La justice française a suspendu l'enquête qui vaut à Nicolas Sarkozy d'être inculpé pour corruption depuis juillet dans l'attente d'une décision sur des requêtes en nullité déposées par l'ex-président, lui donnant un répit alors qu'il vient de reprendre la politique.

Cette décision mardi de la chambre de l'instruction, apprise mercredi par l'AFP de source proche du dossier, conserve à Nicolas Sarkozy son statut de mis en examen (inculpé). L'ancien chef d'État de droite (2007-2012) est soupçonné d'avoir tenté d'obtenir auprès d'un magistrat des informations dans un dossier judiciaire le concernant.

L'ordonnance de suspension de l'instruction n'a pas à être motivée et n'est pas susceptible de recours. Elle ne préjuge pas des suites de la procédure.

En vertu de cette décision, les enquêteurs vont devoir geler leurs investigations le temps - peut-être plusieurs mois - que la cour d'appel se prononce sur les requêtes en nullité déposées par M. Sarkozy et son avocat, Me Thierry Herzog, également inculpé.

Les deux hommes contestent la légalité des écoutes téléphoniques qui ont conduit à leur inculpation pour corruption.

Nicolas Sarkozy est revenu en politique vendredi pour prendre la présidence de son parti, l'UMP, un poste à pourvoir fin novembre dont il compte se servir pour tenter de regagner l'Élysée lors de la prochaine présidentielle de 2017 en France.

Il s'est défendu dimanche de toute malversation dans la demi-douzaine d'affaires judiciaires dans lesquelles son nom est cité, sans parler précisément de son inculpation pour corruption.

Les juges Claire Thépaut et Patricia Simon cherchent à déterminer si Nicolas Sarkozy a essayé avec Thierry Herzog d'obtenir auprès d'un haut magistrat, Gilbert Azibert, des informations couvertes par le secret sur une procédure le concernant, à savoir une saisie de ses agendas.
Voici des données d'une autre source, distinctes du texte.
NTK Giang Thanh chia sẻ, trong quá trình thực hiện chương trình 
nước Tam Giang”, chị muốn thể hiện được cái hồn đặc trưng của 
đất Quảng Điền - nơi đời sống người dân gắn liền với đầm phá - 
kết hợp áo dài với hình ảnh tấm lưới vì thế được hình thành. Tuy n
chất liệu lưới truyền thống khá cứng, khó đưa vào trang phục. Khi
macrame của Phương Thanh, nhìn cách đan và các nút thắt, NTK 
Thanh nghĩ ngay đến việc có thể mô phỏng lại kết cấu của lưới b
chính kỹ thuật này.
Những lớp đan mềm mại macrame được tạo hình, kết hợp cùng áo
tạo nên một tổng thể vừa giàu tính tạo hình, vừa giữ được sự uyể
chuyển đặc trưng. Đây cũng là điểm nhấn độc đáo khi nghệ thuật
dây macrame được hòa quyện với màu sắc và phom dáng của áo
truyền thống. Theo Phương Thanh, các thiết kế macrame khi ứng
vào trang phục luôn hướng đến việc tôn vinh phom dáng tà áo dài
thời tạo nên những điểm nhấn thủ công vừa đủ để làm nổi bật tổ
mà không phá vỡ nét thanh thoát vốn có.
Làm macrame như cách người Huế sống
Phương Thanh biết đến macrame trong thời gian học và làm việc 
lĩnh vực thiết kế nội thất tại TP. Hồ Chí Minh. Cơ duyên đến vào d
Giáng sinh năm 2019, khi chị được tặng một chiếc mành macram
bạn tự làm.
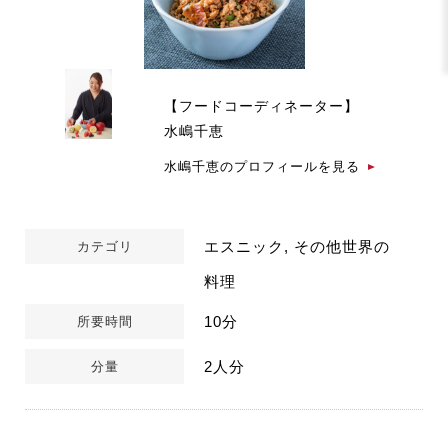
【フードコーディネーター】
水嶋千恵
水嶋千恵のプロフィールを見る
エスニック, その他世界の
カテゴリ
料理
10分
所要時間
2人分
分量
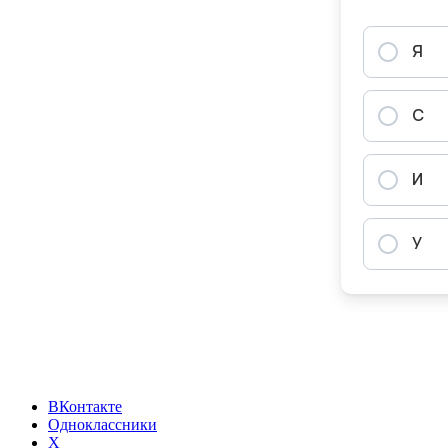
ВКонтакте
Одноклассники
X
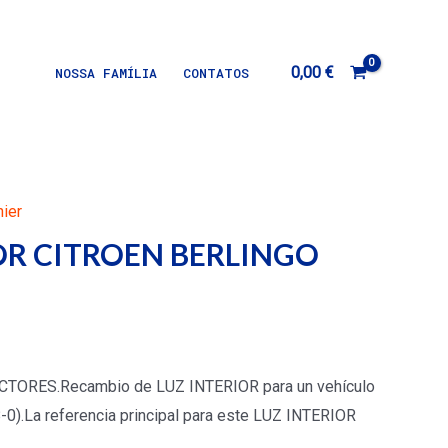
0,00
€
NOSSA FAMÍLIA
CONTATOS
nier
OR CITROEN BERLINGO
TORES.Recambio de LUZ INTERIOR para un vehículo
).La referencia principal para este LUZ INTERIOR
En échange, Nicolas Sarkozy aurait promis d'intervenir pour que ce dernier obtienne un poste de prestige à Monaco.

Au final, l'ex-président n'a pas obtenu gain de cause ni M. Azibert le poste convoité. «M. Azibert était candidat à un poste à Monaco (...) Thierry Herzog m'a demandé si je pouvais me renseigner pour faire une démarche auprès de Monaco. Je n'ai pas fait cette démarche», avait assuré début juillet Nicolas Sarkozy.
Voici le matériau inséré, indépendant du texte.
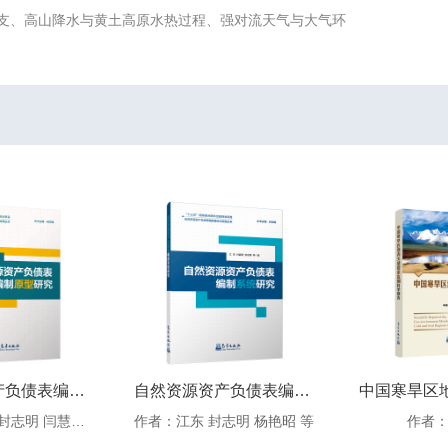
支、高山降水与黄土高原水热过程、强对流天气与大气环
自然资源资产负债表编制原型研究
自然资源资产负债表编制系统研究
作者：杨艳昭 封志明 闫慧敏 等
作者：江东 封志明 杨艳昭 等
作者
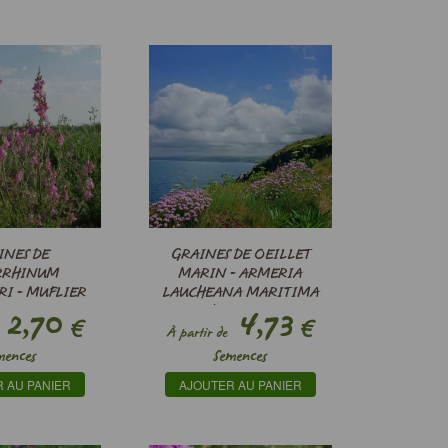
INES DE
GRAINES DE OEILLET
RRHINUM
MARIN - ARMERIA
RI - MUFLIER
LAUCHEANA MARITIMA
2,70
SPLENDENS
4,73
€
€
À partir de
mences
Semences
 AU PANIER
AJOUTER AU PANIER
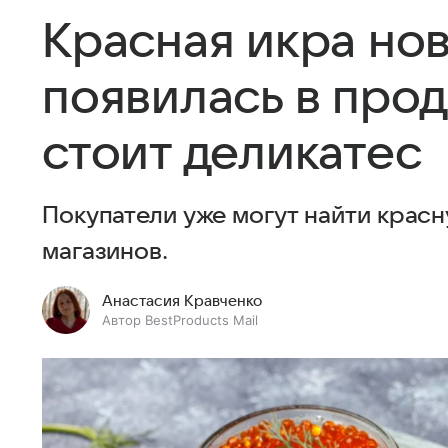
Красная икра нов
появилась в прод
стоит деликатес
Покупатели уже могут найти красн
магазинов.
Анастасия Кравченко
Автор BestProducts Mail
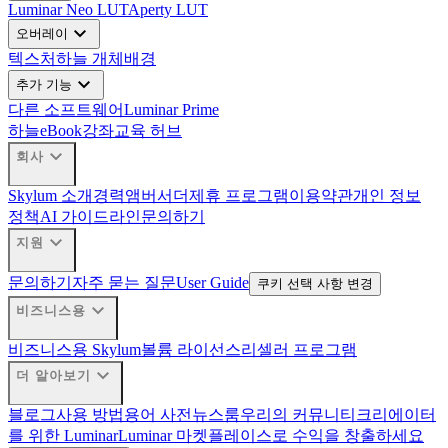
Luminar Neo LUT
Aperty LUT
expand_more
오버레이
텍스처
하늘 개체
배경
expand_more
추가 기능
다른 소프트웨어
Luminar Prime
하늘
eBook
강좌
교육 허브
expand_more
회사
Skylum 소개
경력
앰버서더
제휴 프로그램
이용약관
개인 정보
정책
AI 가이드라인
문의하기
expand_more
지원
문의하기
자주 묻는 질문
User Guide
쿠키 선택 사항 변경
expand_more
비즈니스용
비즈니스용 Skylum
볼륨 라이선스
리셀러 프로그램
expand_more
더 알아보기
블로그
사용 방법
용어 사전
뉴스룸
우리의 커뮤니티
크리에이터
를 위한 Luminar
Luminar 마켓플레이스로 수익을 창출하세요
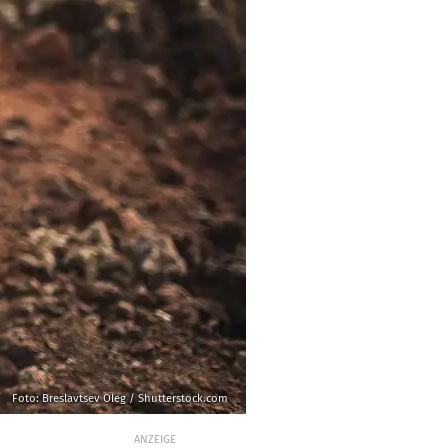
Foto: Breslavtsev Oleg / Shutterstock.com
ANZEIGE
Les juges s'interrogent également sur les conditions dans lesquelles l'ex-président a été informé de son placement sur écoutes par la justice, initialement ordonné dans une enquête sur des accusations de financement par la Libye de Mouammar Kadhafi de sa campagne présidentielle en 2007.

Autres affaires en cours

Après l'avoir placé en garde à vue, une première pour un ancien chef de l'État français, les juges Thépaut et Simon avaient mis en examen début juillet M. Sarkozy pour «corruption active», «trafic d'influence actif» et «recel de violation du secret professionnel».
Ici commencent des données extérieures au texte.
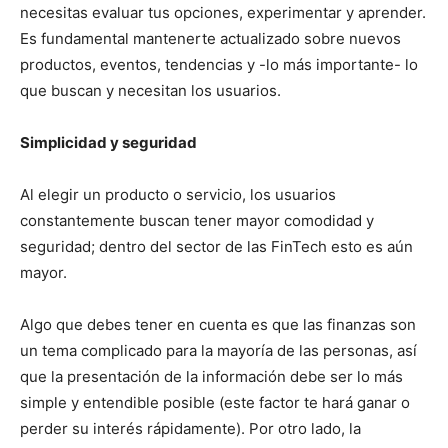
necesitas evaluar tus opciones, experimentar y aprender.
Es fundamental mantenerte actualizado sobre nuevos
productos, eventos, tendencias y -lo más importante- lo
que buscan y necesitan los usuarios.
Simplicidad y seguridad
Al elegir un producto o servicio, los usuarios
constantemente buscan tener mayor comodidad y
seguridad; dentro del sector de las FinTech esto es aún
mayor.
Algo que debes tener en cuenta es que las finanzas son
un tema complicado para la mayoría de las personas, así
que la presentación de la información debe ser lo más
simple y entendible posible (este factor te hará ganar o
perder su interés rápidamente). Por otro lado, la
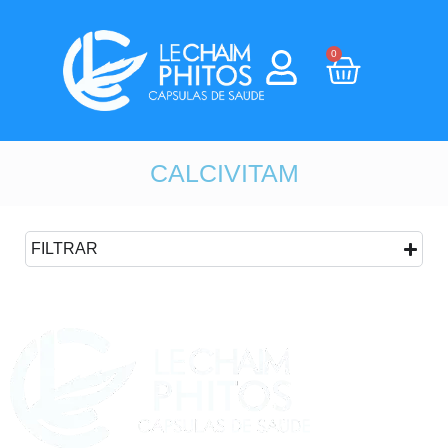
0
CALCIVITAM
FILTRAR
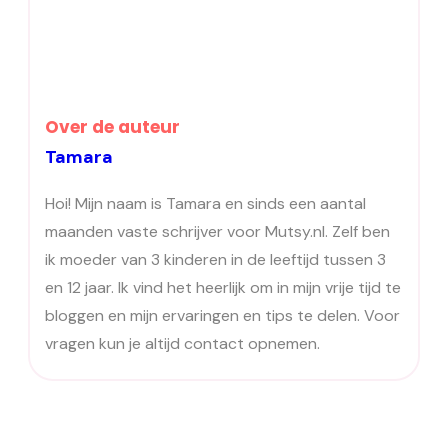
Over de auteur
Tamara
Hoi! Mijn naam is Tamara en sinds een aantal
maanden vaste schrijver voor Mutsy.nl. Zelf ben
ik moeder van 3 kinderen in de leeftijd tussen 3
en 12 jaar. Ik vind het heerlijk om in mijn vrije tijd te
bloggen en mijn ervaringen en tips te delen. Voor
vragen kun je altijd contact opnemen.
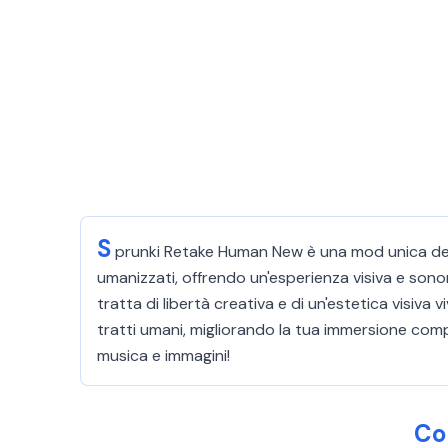
S
prunki Retake Human New è una mod unica del 
umanizzati, offrendo un'esperienza visiva e sonor
tratta di libertà creativa e di un'estetica visiv
tratti umani, migliorando la tua immersione com
musica e immagini!
Co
Son avocat Thierry Herzog l'a été pour «violation du secret professionnel et recel de ce délit», «corruption active» et «trafic d'influence actif» et Gilbert Azibert pour «recel de violation du secret professionnel», «trafic d'influence passif» et «corruption passive».

Dans le passé, Nicolas Sarkozy a mis en cause l'impartialité de Claire Thépaut, au motif qu'elle est membre du Syndicat de la magistrature, marqué à gauche.

Outre ce dossier de corruption, plusieurs affaires sont susceptibles de gêner les nouvelles ambitions politiques de M. Sarkozy.

La justice s'intéresse ainsi à ses comptes de campagne 2012 après des aveux de surfacturation de prestations rendues à l'UMP par l'ancien directeur adjoint de la campagne présidentielle de l'ex-chef d'État, Jérôme Lavrilleux.

Député européen, Jérôme Lavrilleux pourrait être exclu du parti UMP auquel il appartient toujours.

Dix à 11 millions d'euros (14 à 15 millions de dollars) auraient été imputés à l'UMP pour dissimuler un dépassement du plafond de dépenses de campagne autorisé. Les enquêteurs devraient prochainement procéder à des auditions, selon une source proche du dossier.

Outre le dossier libyen, des juges enquêtent sur la régularité de contrats conclus, sans appel d'offres, entre l'Élysée et neuf instituts de sondage sous le quinquennat Sarkozy, dont la société d'un de ses ex-conseillers, Patrick Buisson.